▶ **STUDY TEXT**
- - - -

Adding CXXFLAGS=-g to the configure command and using O0 optimization instead of O3, before building, will create a debug version of GetFEM.

Hello Kostas,

Thank you again!

One of our supercomputer technical people installed it on our end - I will ask what their configure command was.

Sincerely,
Eric Comstock

Hello Kostas,

By the way, I can confirm that the same issue takes place on Linux as on Windows.

Sincerely,
Eric Comstock

Hello Kostas,

I checked some of my notes from February, and it looks like we installed it using mamba - the installation procedure appears to have been

module load mamba
mamba create -n getfem
mamba activate getfem
mamba install conda-forge::getfem
mamba install mkl mkl-include

Sincerely,
Eric Comstock

ok so you did not build the software on the cluster but installed prebuilt binaries of an older version 5.4.2.

I don’t get why you need mkl, the conda package lists openblas as a dependency, not mkl:
https://github.com/conda-forge/getfem-feedstock/blob/main/recipe/meta.yaml

I would try to get rid of mkl to exclude a possible source of issues.

It would also make sense to test the latest version 5.4.4 to be sure that you did not hit some bug that has already been fixed, or even better the development version from the GetFEM git repository.

You can try to run your failing case with:

gdb --args python3 yourscriptname.py

This will bring you in the gdb terminal, where you can start your script with the command

r

Wait until the program crashes or if it gets stuck, interrupt it with Ctrl+C and then run the command

bt

which will give you a backtrace that you can post here.

I highly recommend you to compile the development version of GetFEM from the git repository in WSL-Ubuntu. This will be the easiest way to resolve the issue.

1 Like

Hello Kostas,

This seems to work, but is taking a long time to run (~100x longer than without the debugger), so I will have an update on this matter tomorrow.

I will work in parellel on getting GetFEM on WSL-Ubuntu.

Thank you again!

Sincerely,
Eric Comstock

Hello Kostas,

I let the code run overnight, and it looks like the “freeze” eventually concluded with the code outputting that pivots were too small. This is odd, because I chose my position and momentum coordinates such that the point distributions are very nearly hypercubical, and a similar mesh worked at a smaller size. I am trying to mesh with 6D simplices - should I switch to a different meshing strategy? Is the solution to increase precision?

The debugger output is as follows:

(getfem) [ecomstock3@atl1-1-02-019-7-2 scratch]$ gdb --args python3 test6D.py
GNU gdb (GDB) Red Hat Enterprise Linux 10.2-13.el9
Copyright (C) 2021 Free Software Foundation, Inc.
License GPLv3+: GNU GPL version 3 or later <http://gnu.org/licenses/gpl.html>
This is free software: you are free to change and redistribute it.

- - - -

▶ **STORED DATA**
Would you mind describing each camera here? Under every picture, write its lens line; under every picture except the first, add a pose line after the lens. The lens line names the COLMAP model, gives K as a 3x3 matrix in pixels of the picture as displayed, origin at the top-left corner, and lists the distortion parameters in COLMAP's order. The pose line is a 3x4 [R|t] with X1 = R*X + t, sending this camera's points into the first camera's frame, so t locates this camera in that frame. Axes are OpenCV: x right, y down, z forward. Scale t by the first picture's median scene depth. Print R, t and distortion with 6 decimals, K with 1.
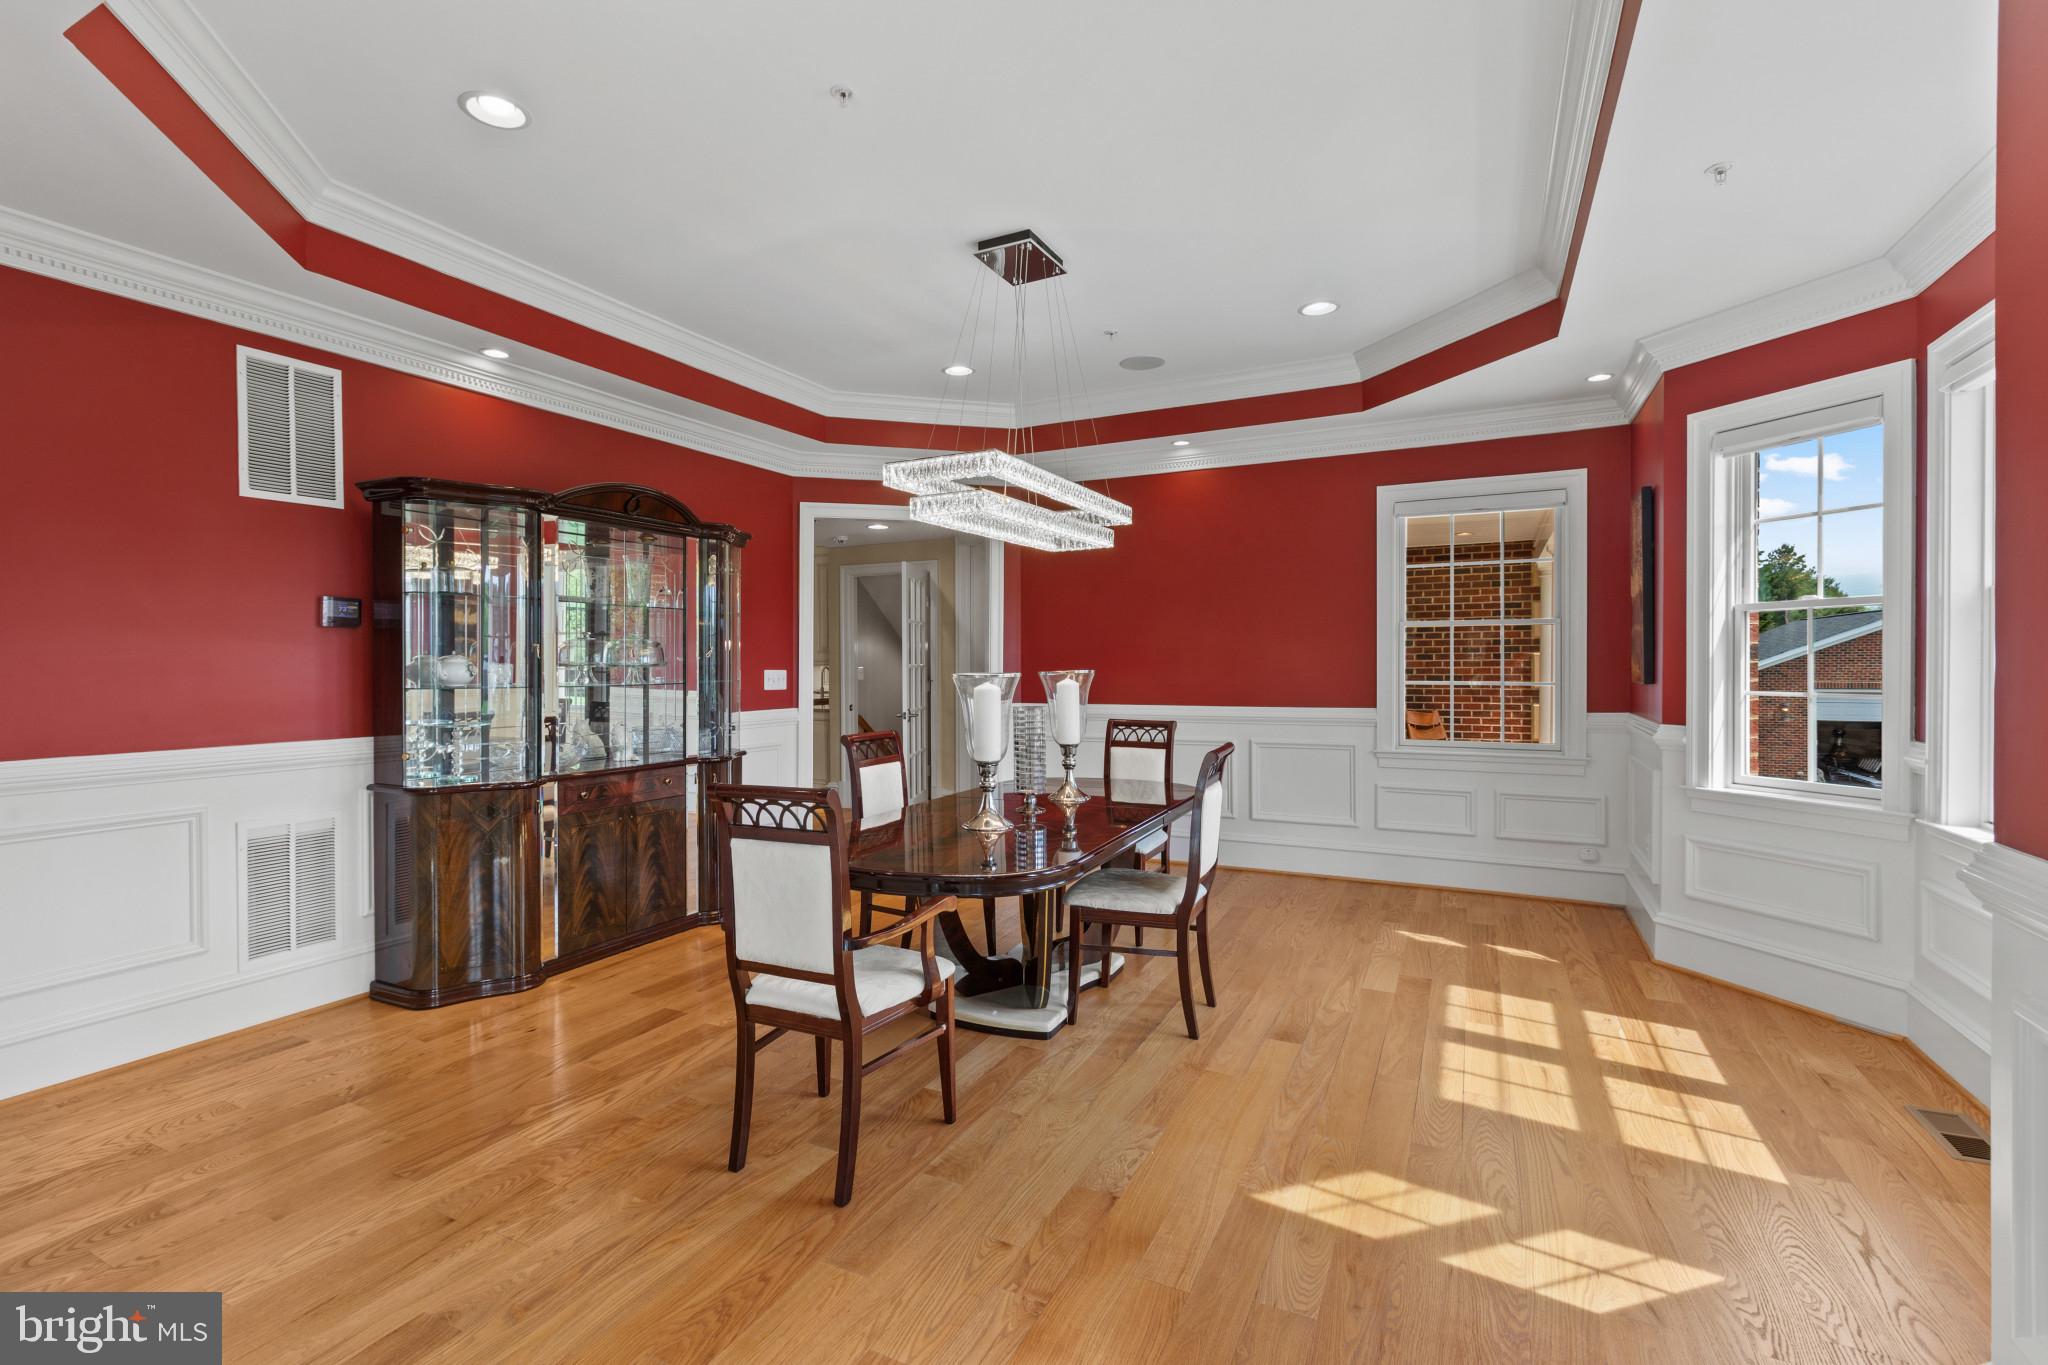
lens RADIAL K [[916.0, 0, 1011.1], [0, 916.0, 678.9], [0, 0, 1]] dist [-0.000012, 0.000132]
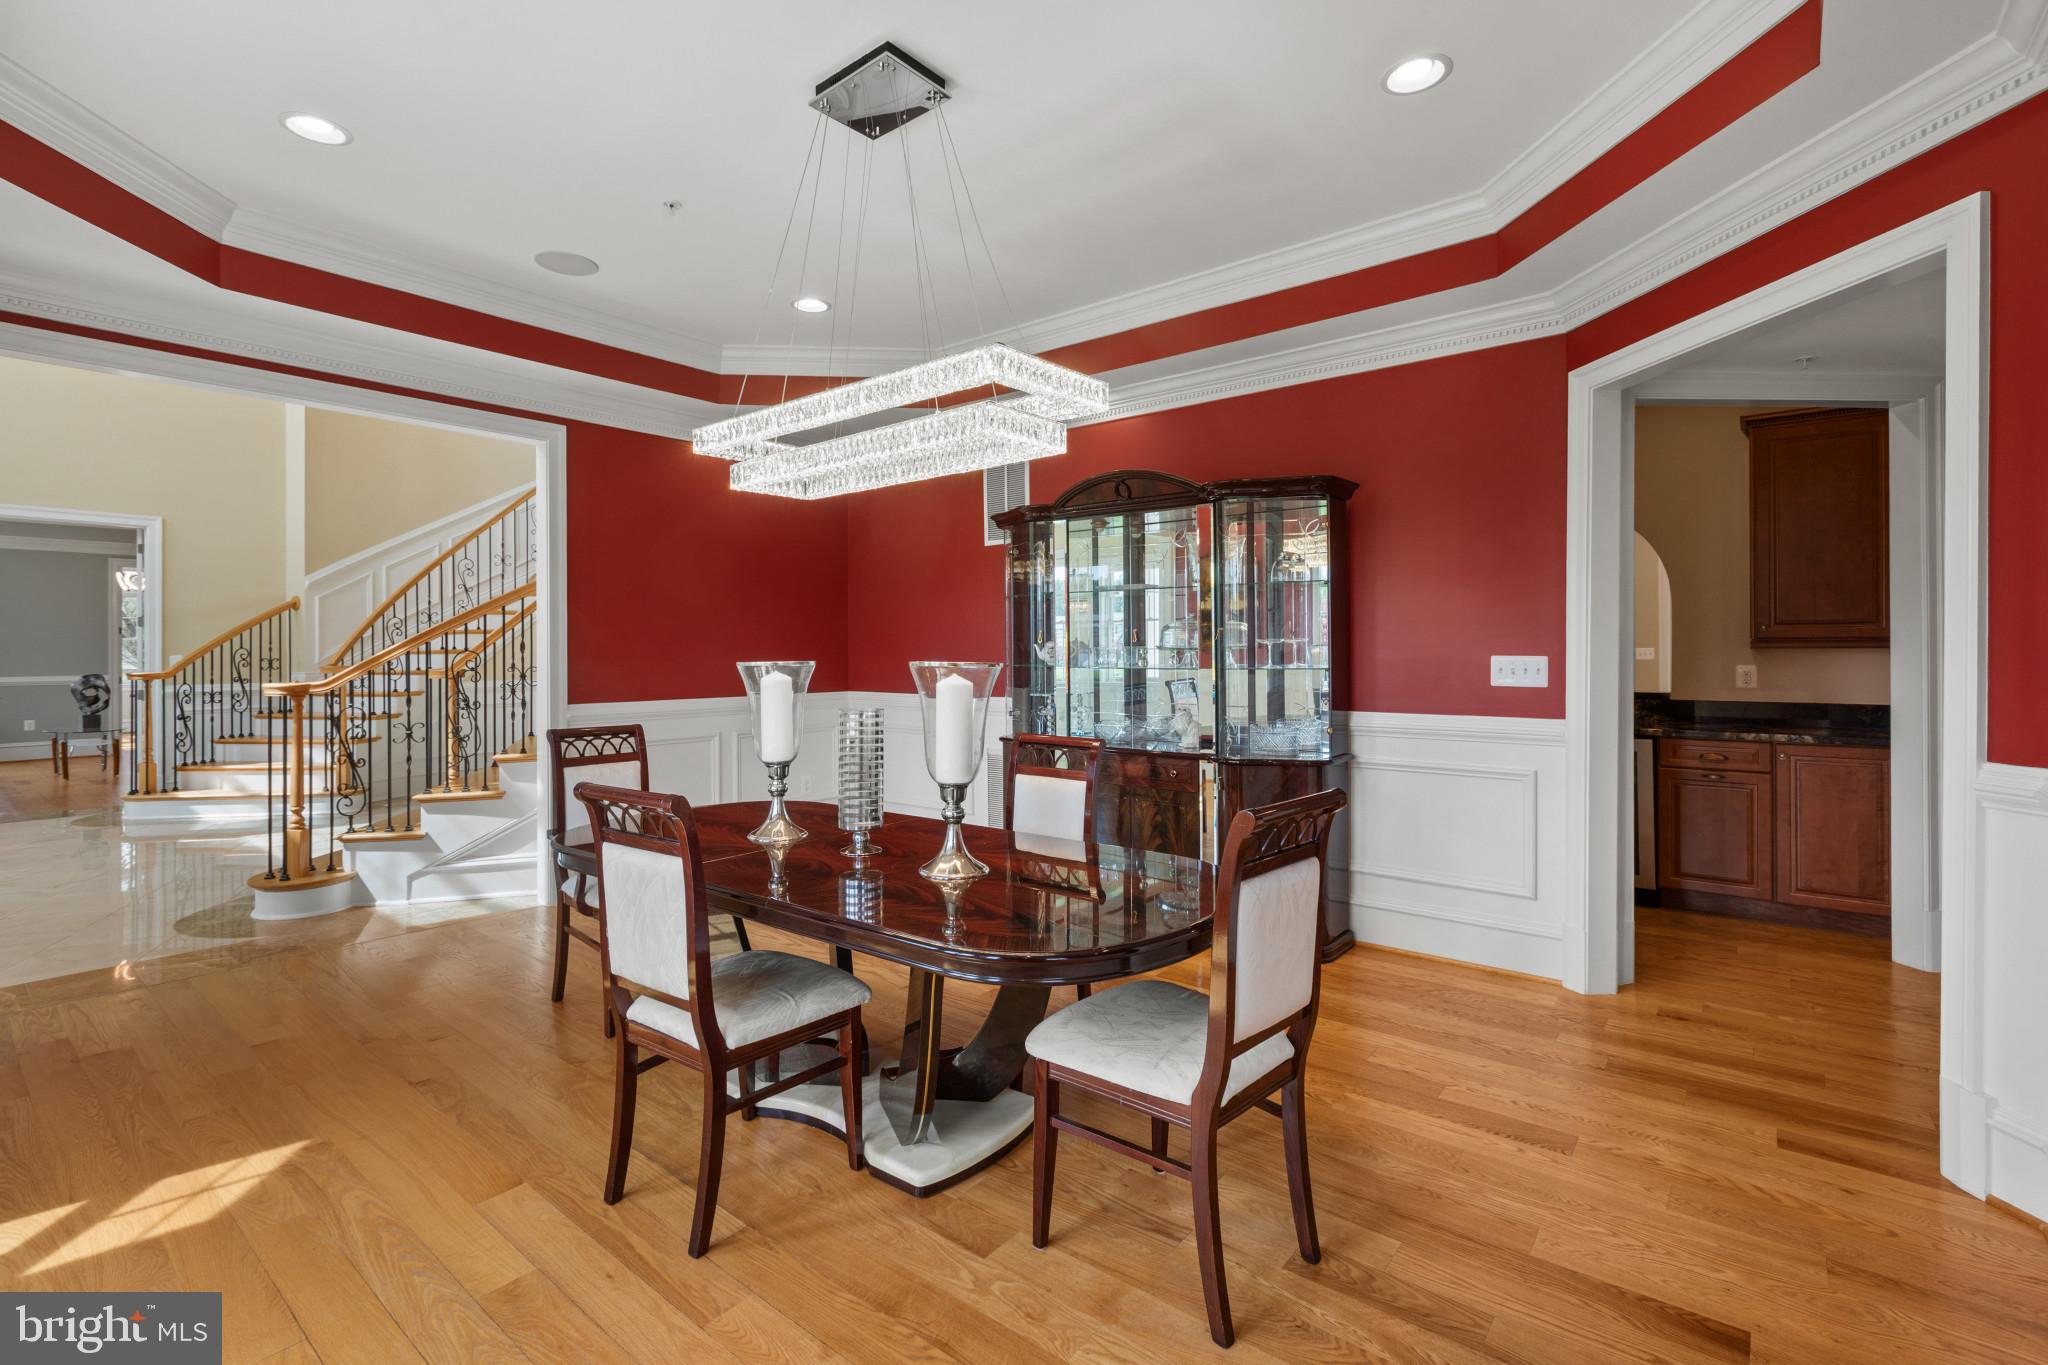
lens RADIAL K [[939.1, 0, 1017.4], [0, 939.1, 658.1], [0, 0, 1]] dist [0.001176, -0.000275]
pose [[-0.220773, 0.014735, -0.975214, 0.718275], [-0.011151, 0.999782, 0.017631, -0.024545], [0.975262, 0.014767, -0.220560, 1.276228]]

- - - -

▶ **PROMPT 1**
List every command in the GetFEM thread that begins with the word "mamba".
▶ **PROMPT 2**
Please print the passage of the GetFEM thread from "I checked some" to "older version 5.4.2.".
The data has no connection to the GetFEM thread.

▶ **WRITTEN REPLY 1**
mamba create -n getfem
mamba activate getfem
mamba install conda-forge::getfem
mamba install mkl mkl-include

▶ **WRITTEN REPLY 2**
I checked some of my notes from February, and it looks like we installed it using mamba - the installation procedure appears to have been

module load mamba
mamba create -n getfem
mamba activate getfem
mamba install conda-forge::getfem
mamba install mkl mkl-include

Sincerely,
Eric Comstock

ok so you did not build the software on the cluster but installed prebuilt binaries of an older version 5.4.2.